Всадники сняли гроб и начали опускать его в яму, но верхняя крышка не была закрыта, и я увидел в нем мраморную статую, изображающую девушку необыкновенной, божественной красоты. Она покоилась на ложе из яркой зеленой травы и вся сплошь была одета красными розами и камелиями. Не знаю сам, каким образом, но я сразу узнал ее – это была спящая Психея!
Я кинулся к людям, опускавшим гроб, и кричал и плакал, уверяя, что лежащая в гробу – жива; они захохотали и грубо оттолкнули меня. Но я опять пробился к гробу, обхватил руками прекрасное холодное тело и очутился вместе с ним в могиле.
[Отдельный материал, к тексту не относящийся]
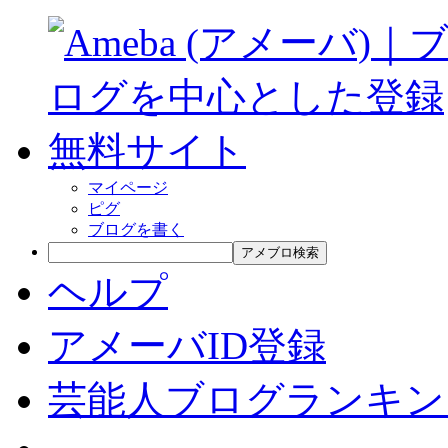
マイページ
ピグ
ブログを書く
アメブロ検索
ヘルプ
アメーバID登録
芸能人ブログランキン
Сверху посыпалась земля… все больше и больше…
Наконец мне нечем стало дышать, я хотел крикнуть, – но мой голос звучал шепотом; я сделал отчаянное движение и проснулся.
30-го ноября. Сегодня опять день пропал даром. Мои «Борцы» мне вдруг ни с того ни с сего опротивели; не могу я видеть этих здоровых, грубых мускулов! Для чего же, спрашивается, в таком случае я их с любовью вынашивал целые месяцы, для чего ходил на морозовскую фабрику, где за двугривенный заставлял бороться фабричных парней? Но зато весь день я думал о той дивной статуе, с которой вместе лежал в могиле. Где же я раньше видел это прекрасное, спокойное лицо, это тело, нежное, как у девочки, с едва обозначавшимися формами груди, гибкое и грациозное, в то же время наивное во всей своей наготе? И почему же это непременно Психея, а не Дафна или не Флора? Меня интересует психология сна, и я много читал по этому предмету. Я очень хорошо знаю, что во сне нельзя увидеть ничего такого, чего когда бы то ни было не видал в действительности. Стало быть, и я мою Психею должен был видеть.
Но где же? Я перебираю в уме всех классиков и положительно не могу припомнить. Странно знакомое лицо, но описать его нет никакой возможности: что-то прекрасное в высшей степени и в то же время донельзя простое! Когда я хочу вызвать его в памяти – оно не является, но стоит мне хоть на секунду задуматься о чем-нибудь другом, оно вдруг так и всплывает перед глазами.